Nasser, en son temps, avait conseillé aux Libanais de ne pas laisser
les Palestiniens entrer dans leurs villes, car ils n’en sortiraient
jamais et contrôleraient tout. Les Palestiniens ont bien failli avoir
la peau des Libanais, lesquels, comme tous les peuples, sont bien
oublieux et ne vouent aucune reconnaissance aux Israéliens qui leur ont
permis d’échapper à l’hégémonie palestinienne. La Syrie a très vite
pris le relais et placé sous son aile un «État libanais» qu’elle n’a
jamais reconnu; depuis plus de cinquante ans, il n’y a jamais eu
d’échanges d’Ambassadeurs entre le Liban et La Syrie, à quoi bon ont
toujours dit les Syriens, il y a bien «deux peuples mais une seule
Nation».
Le Liban est un pays compliqué, s’il bénéficie d’un climat
exceptionnel, d’une géographie tourmentée mais pleine de ressources, il
dispose d’une population traversée par de redoutables contradictions
religieuses et culturelles. L’existence d’une couche d’intellectuels et
d’artistes de très haut niveau, qui a souvent fait le choix d’habiter
en dehors du Liban, n’a jamais eu beaucoup d’influence sur l’évolution
politique du Liban.
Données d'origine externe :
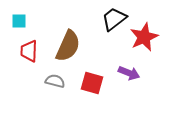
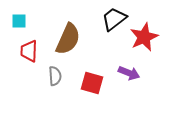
brown semicircle: moved 7 px up
gray semicircle: moved 5 px up; rotated 72 degrees clockwise
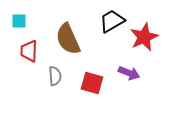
black trapezoid: moved 2 px left, 2 px down; rotated 8 degrees clockwise
brown semicircle: rotated 132 degrees clockwise
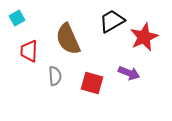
cyan square: moved 2 px left, 3 px up; rotated 28 degrees counterclockwise
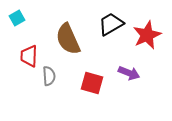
black trapezoid: moved 1 px left, 3 px down
red star: moved 3 px right, 2 px up
red trapezoid: moved 5 px down
gray semicircle: moved 6 px left
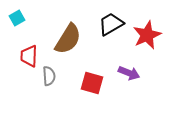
brown semicircle: rotated 124 degrees counterclockwise
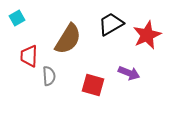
red square: moved 1 px right, 2 px down
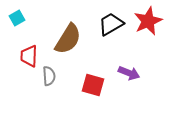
red star: moved 1 px right, 14 px up
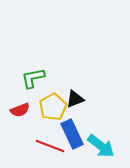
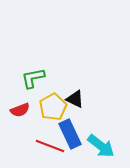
black triangle: rotated 48 degrees clockwise
blue rectangle: moved 2 px left
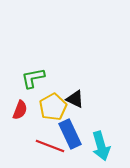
red semicircle: rotated 48 degrees counterclockwise
cyan arrow: rotated 36 degrees clockwise
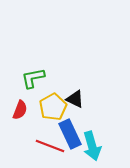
cyan arrow: moved 9 px left
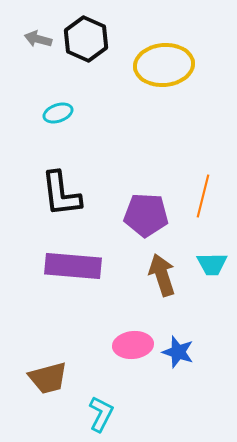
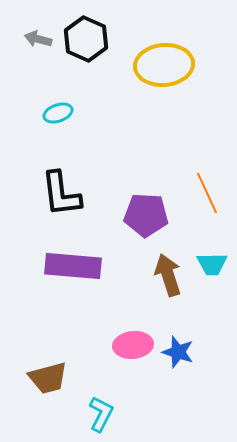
orange line: moved 4 px right, 3 px up; rotated 39 degrees counterclockwise
brown arrow: moved 6 px right
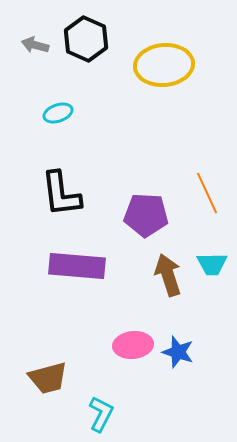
gray arrow: moved 3 px left, 6 px down
purple rectangle: moved 4 px right
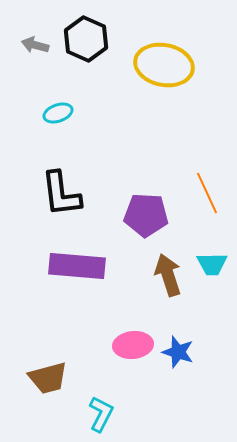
yellow ellipse: rotated 16 degrees clockwise
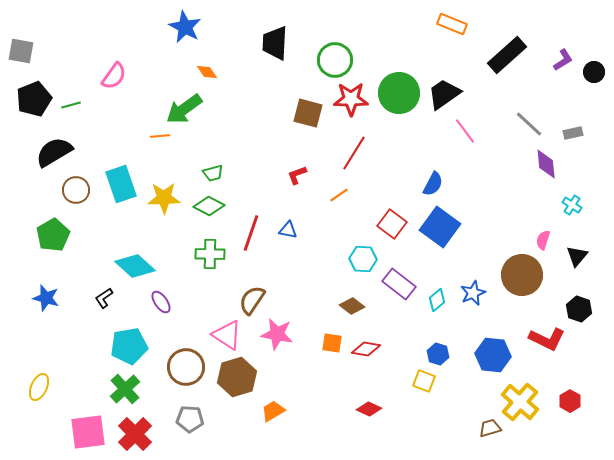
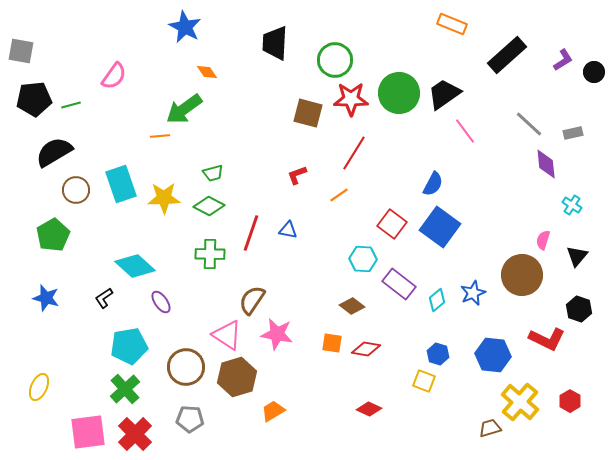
black pentagon at (34, 99): rotated 16 degrees clockwise
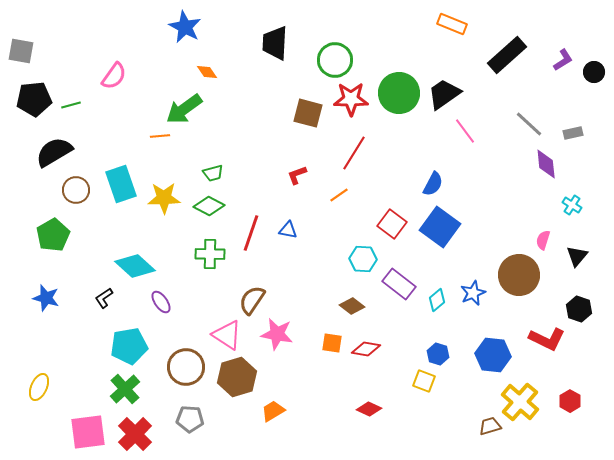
brown circle at (522, 275): moved 3 px left
brown trapezoid at (490, 428): moved 2 px up
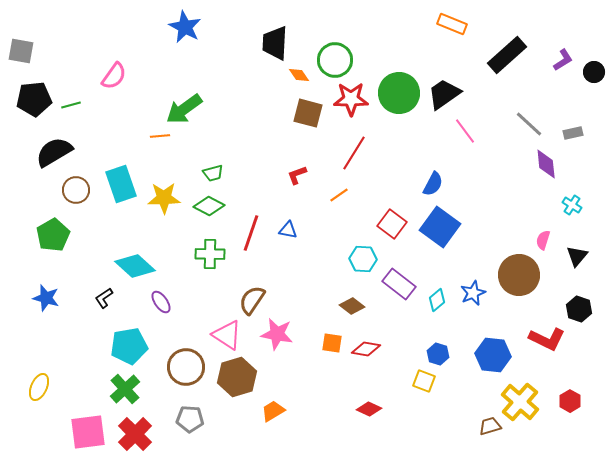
orange diamond at (207, 72): moved 92 px right, 3 px down
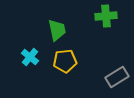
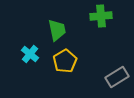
green cross: moved 5 px left
cyan cross: moved 3 px up
yellow pentagon: rotated 25 degrees counterclockwise
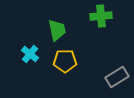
yellow pentagon: rotated 30 degrees clockwise
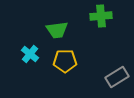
green trapezoid: rotated 95 degrees clockwise
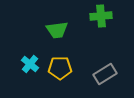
cyan cross: moved 10 px down
yellow pentagon: moved 5 px left, 7 px down
gray rectangle: moved 12 px left, 3 px up
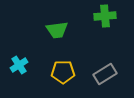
green cross: moved 4 px right
cyan cross: moved 11 px left, 1 px down; rotated 18 degrees clockwise
yellow pentagon: moved 3 px right, 4 px down
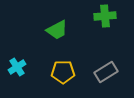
green trapezoid: rotated 20 degrees counterclockwise
cyan cross: moved 2 px left, 2 px down
gray rectangle: moved 1 px right, 2 px up
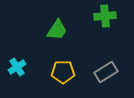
green trapezoid: rotated 30 degrees counterclockwise
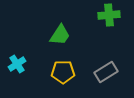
green cross: moved 4 px right, 1 px up
green trapezoid: moved 3 px right, 5 px down
cyan cross: moved 3 px up
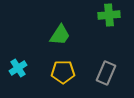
cyan cross: moved 1 px right, 4 px down
gray rectangle: moved 1 px down; rotated 35 degrees counterclockwise
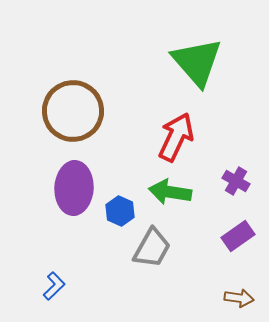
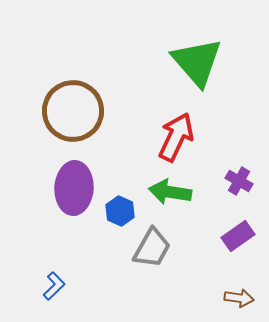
purple cross: moved 3 px right
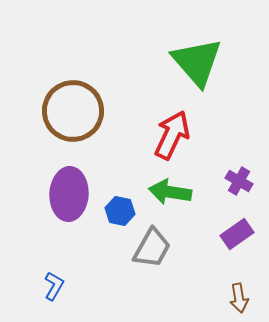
red arrow: moved 4 px left, 2 px up
purple ellipse: moved 5 px left, 6 px down
blue hexagon: rotated 12 degrees counterclockwise
purple rectangle: moved 1 px left, 2 px up
blue L-shape: rotated 16 degrees counterclockwise
brown arrow: rotated 72 degrees clockwise
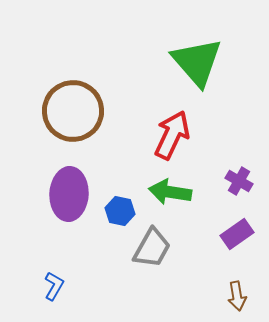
brown arrow: moved 2 px left, 2 px up
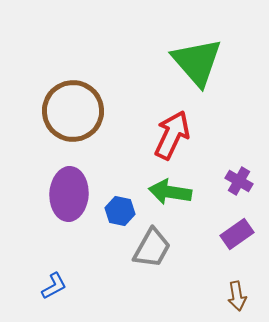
blue L-shape: rotated 32 degrees clockwise
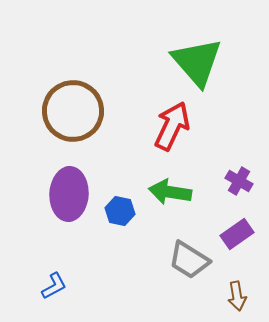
red arrow: moved 9 px up
gray trapezoid: moved 37 px right, 12 px down; rotated 93 degrees clockwise
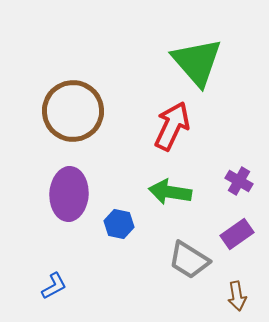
blue hexagon: moved 1 px left, 13 px down
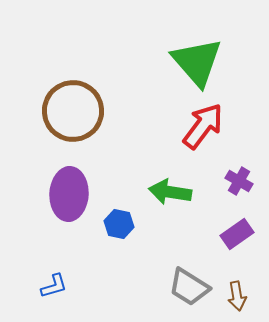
red arrow: moved 31 px right; rotated 12 degrees clockwise
gray trapezoid: moved 27 px down
blue L-shape: rotated 12 degrees clockwise
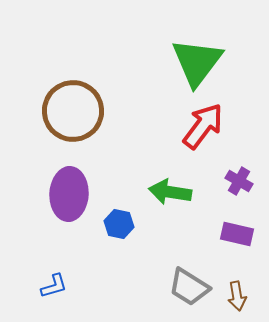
green triangle: rotated 18 degrees clockwise
purple rectangle: rotated 48 degrees clockwise
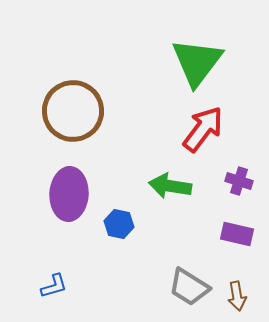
red arrow: moved 3 px down
purple cross: rotated 12 degrees counterclockwise
green arrow: moved 6 px up
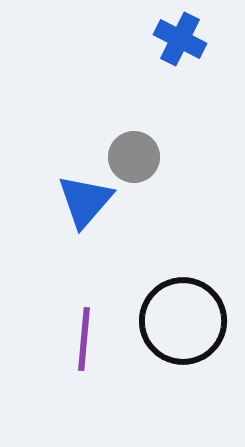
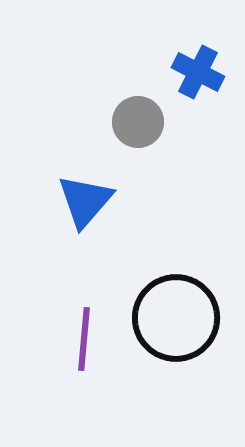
blue cross: moved 18 px right, 33 px down
gray circle: moved 4 px right, 35 px up
black circle: moved 7 px left, 3 px up
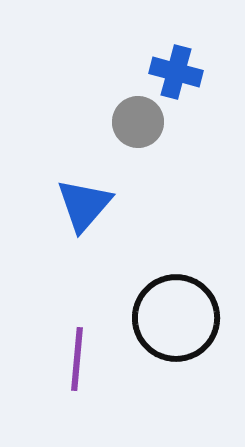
blue cross: moved 22 px left; rotated 12 degrees counterclockwise
blue triangle: moved 1 px left, 4 px down
purple line: moved 7 px left, 20 px down
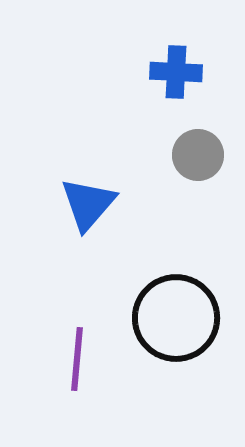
blue cross: rotated 12 degrees counterclockwise
gray circle: moved 60 px right, 33 px down
blue triangle: moved 4 px right, 1 px up
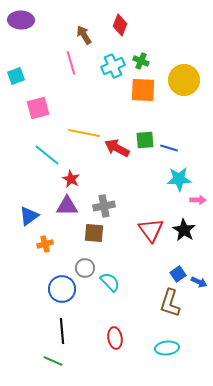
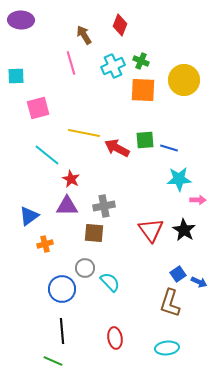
cyan square: rotated 18 degrees clockwise
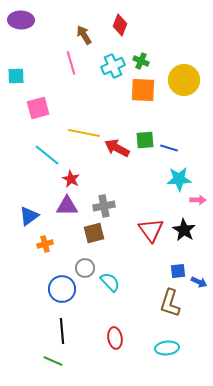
brown square: rotated 20 degrees counterclockwise
blue square: moved 3 px up; rotated 28 degrees clockwise
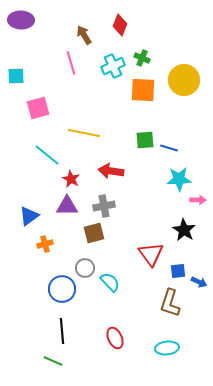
green cross: moved 1 px right, 3 px up
red arrow: moved 6 px left, 23 px down; rotated 20 degrees counterclockwise
red triangle: moved 24 px down
red ellipse: rotated 15 degrees counterclockwise
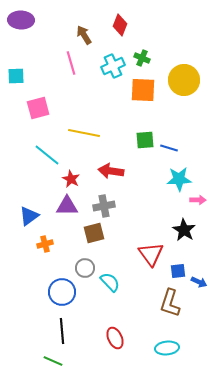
blue circle: moved 3 px down
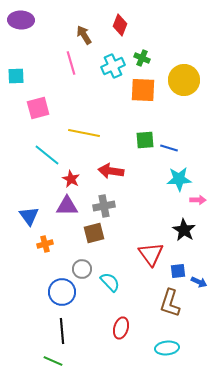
blue triangle: rotated 30 degrees counterclockwise
gray circle: moved 3 px left, 1 px down
red ellipse: moved 6 px right, 10 px up; rotated 40 degrees clockwise
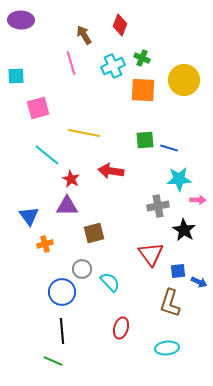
gray cross: moved 54 px right
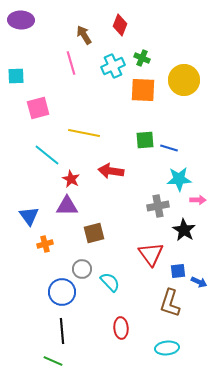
red ellipse: rotated 20 degrees counterclockwise
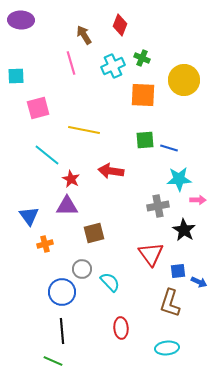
orange square: moved 5 px down
yellow line: moved 3 px up
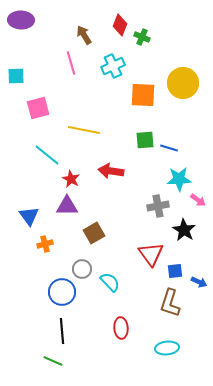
green cross: moved 21 px up
yellow circle: moved 1 px left, 3 px down
pink arrow: rotated 35 degrees clockwise
brown square: rotated 15 degrees counterclockwise
blue square: moved 3 px left
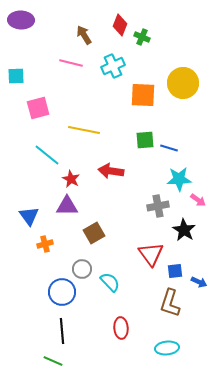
pink line: rotated 60 degrees counterclockwise
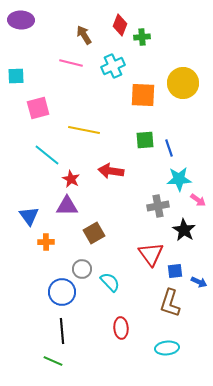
green cross: rotated 28 degrees counterclockwise
blue line: rotated 54 degrees clockwise
orange cross: moved 1 px right, 2 px up; rotated 14 degrees clockwise
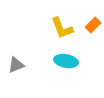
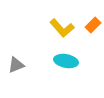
yellow L-shape: rotated 20 degrees counterclockwise
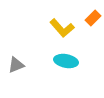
orange rectangle: moved 7 px up
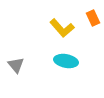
orange rectangle: rotated 70 degrees counterclockwise
gray triangle: rotated 48 degrees counterclockwise
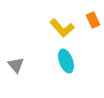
orange rectangle: moved 2 px down
cyan ellipse: rotated 60 degrees clockwise
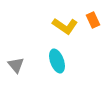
yellow L-shape: moved 3 px right, 2 px up; rotated 15 degrees counterclockwise
cyan ellipse: moved 9 px left
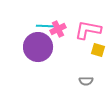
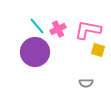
cyan line: moved 8 px left; rotated 48 degrees clockwise
purple circle: moved 3 px left, 5 px down
gray semicircle: moved 2 px down
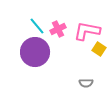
pink L-shape: moved 1 px left, 1 px down
yellow square: moved 1 px right, 1 px up; rotated 16 degrees clockwise
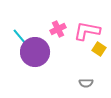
cyan line: moved 17 px left, 11 px down
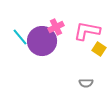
pink cross: moved 2 px left, 2 px up
purple circle: moved 7 px right, 11 px up
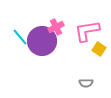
pink L-shape: rotated 20 degrees counterclockwise
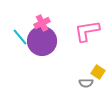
pink cross: moved 14 px left, 4 px up
yellow square: moved 1 px left, 23 px down
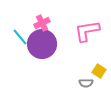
purple circle: moved 3 px down
yellow square: moved 1 px right, 1 px up
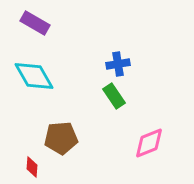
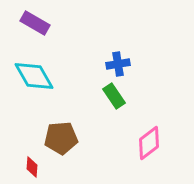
pink diamond: rotated 16 degrees counterclockwise
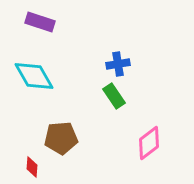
purple rectangle: moved 5 px right, 1 px up; rotated 12 degrees counterclockwise
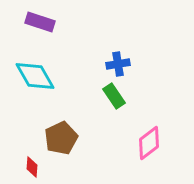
cyan diamond: moved 1 px right
brown pentagon: rotated 20 degrees counterclockwise
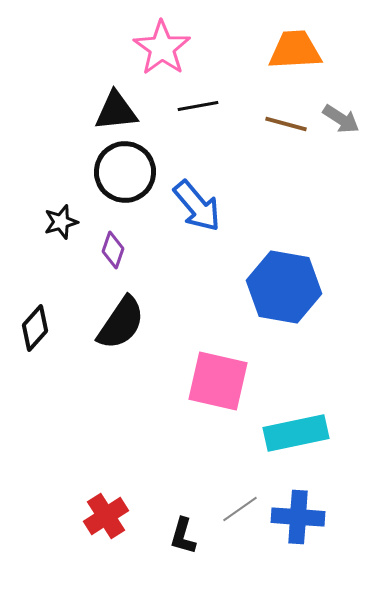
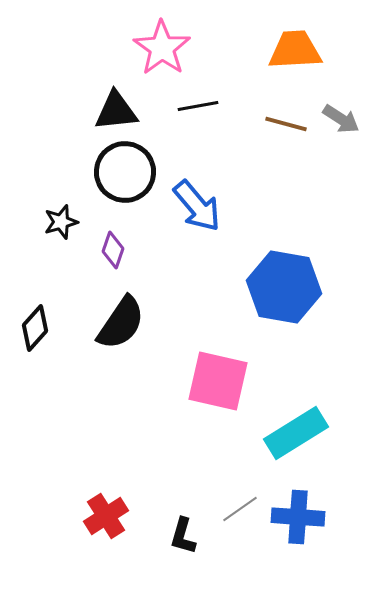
cyan rectangle: rotated 20 degrees counterclockwise
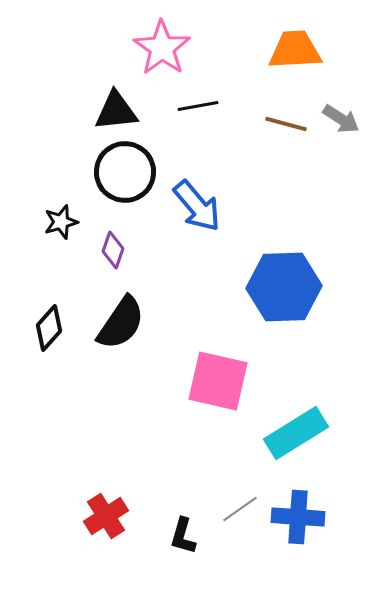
blue hexagon: rotated 12 degrees counterclockwise
black diamond: moved 14 px right
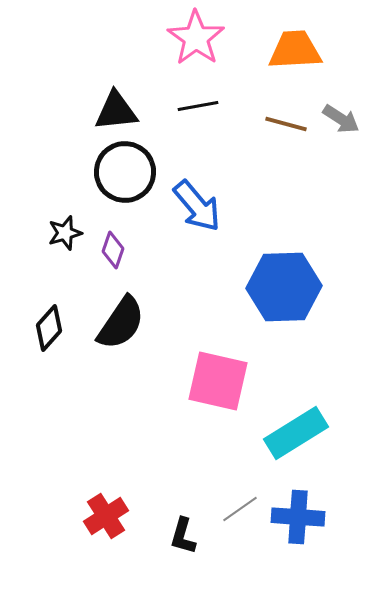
pink star: moved 34 px right, 10 px up
black star: moved 4 px right, 11 px down
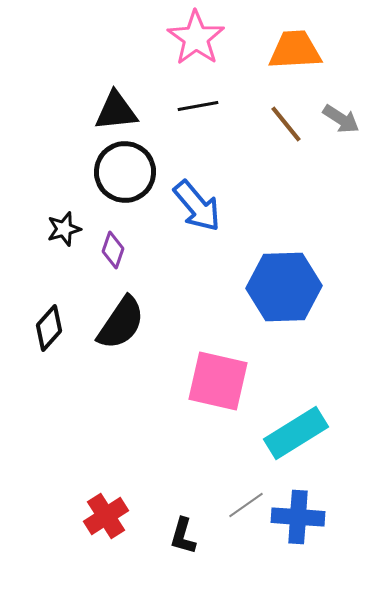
brown line: rotated 36 degrees clockwise
black star: moved 1 px left, 4 px up
gray line: moved 6 px right, 4 px up
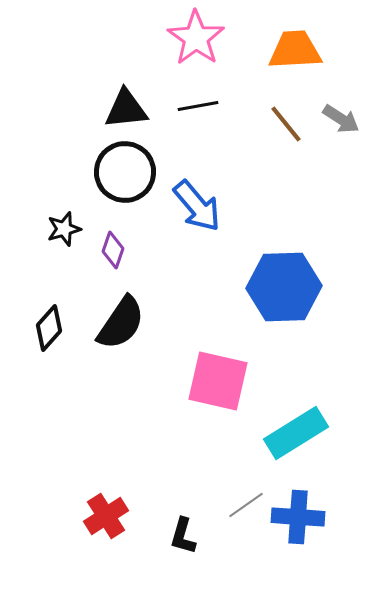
black triangle: moved 10 px right, 2 px up
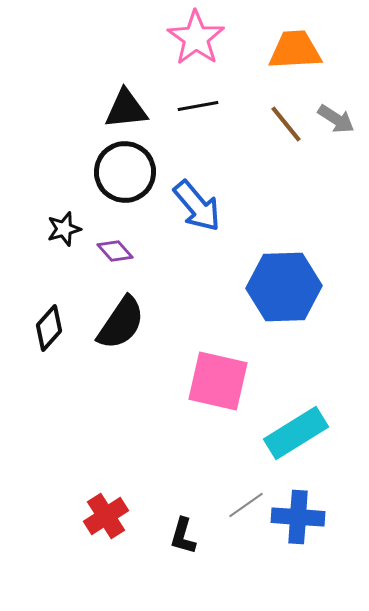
gray arrow: moved 5 px left
purple diamond: moved 2 px right, 1 px down; rotated 60 degrees counterclockwise
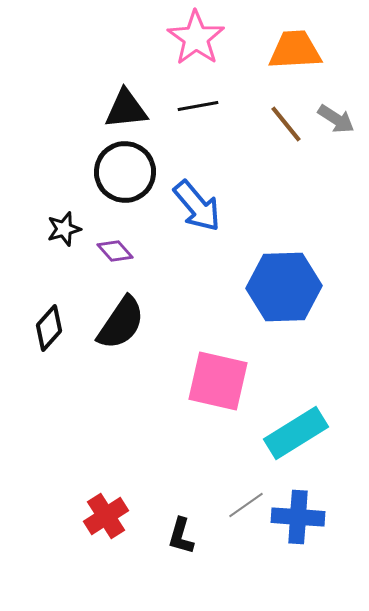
black L-shape: moved 2 px left
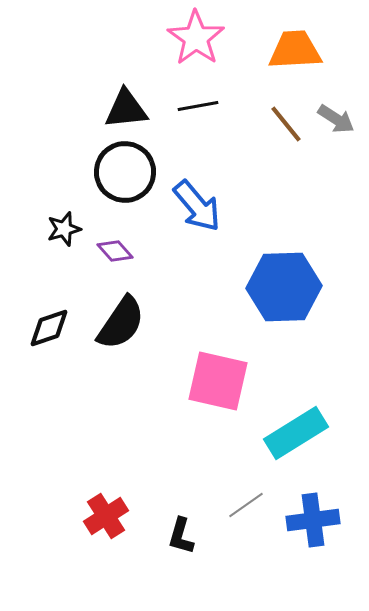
black diamond: rotated 30 degrees clockwise
blue cross: moved 15 px right, 3 px down; rotated 12 degrees counterclockwise
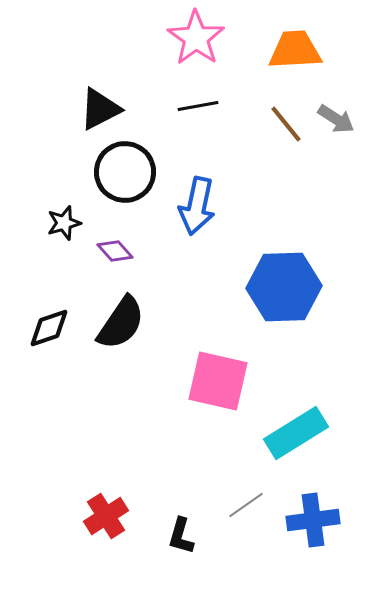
black triangle: moved 26 px left; rotated 21 degrees counterclockwise
blue arrow: rotated 52 degrees clockwise
black star: moved 6 px up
L’expérience multimillénaire des «Phéniciens» dans
le domaine commercial et bancaire a engendré des habitudes, des
réflexes égocentristes, des incapacités à s’ouvrir à «l’autre», à
refuser la notion «d’intérêt général». Cette attitude, cette mentalité
ont été déterminantes dans le refus, de la part des classes
dirigeantes, d’accepter l’existence d’un véritable État. Si trop d’État
est insupportable, nous sommes bien placés en France pour le savoir,
l’absence d’État crée une situation invivable, il en résulte
l’incapacité de gérer le social et le collectif en dehors des réseaux
familiaux et communautaires; l’égoïsme individuel ou communautaire est
élevé à la hauteur d’une loi. La presse vient de relater un événement
significatif d’une certaine mentalité libanaise: Les organisations
humanitaires sont aujourd’hui assaillies par des milliers de
Thaïlandais, Indonésiens ou Sri Lankais, anciens employés de familles
libanaises fuyant le pays, sans se soucier du sort de gens qui étaient
à leur service et qu’ils laissent dans le dénuement le plus complet, ne
disposant ni d’argent, ni de passeports.
Les Syriens se sont toujours satisfaits de cette maladie congénitale du
Liban, de cette allergie à l’État, ils ont systématiquement assassiné
les rares hommes politiques libanais qui avaient le sens de la Nation
et la capacité de résister à leur impérialisme. C’est bien pour ces
raisons qu’ils ont assassiné, en 1982, le Président Bachir Gemayel,
dans l’indifférence générale de l’opinion internationale; c’était
l’époque où «Le Monde» avait inventé cette merveilleuse, autant
qu’imbécile, expression «d’Islamo-progressistes» pour désigner les
Palestiniens et les milices chiites que combattaient «les fascistes»
phalangistes. La myopie et le simplisme de nos pontifes intellectuels a
depuis cinquante ans atteint des sommets.
C’est parce que le Premier Ministre libanais, Rafik Hariri avait lui
aussi les dimensions d’un homme d’État que la Syrie l’a fait exécuter.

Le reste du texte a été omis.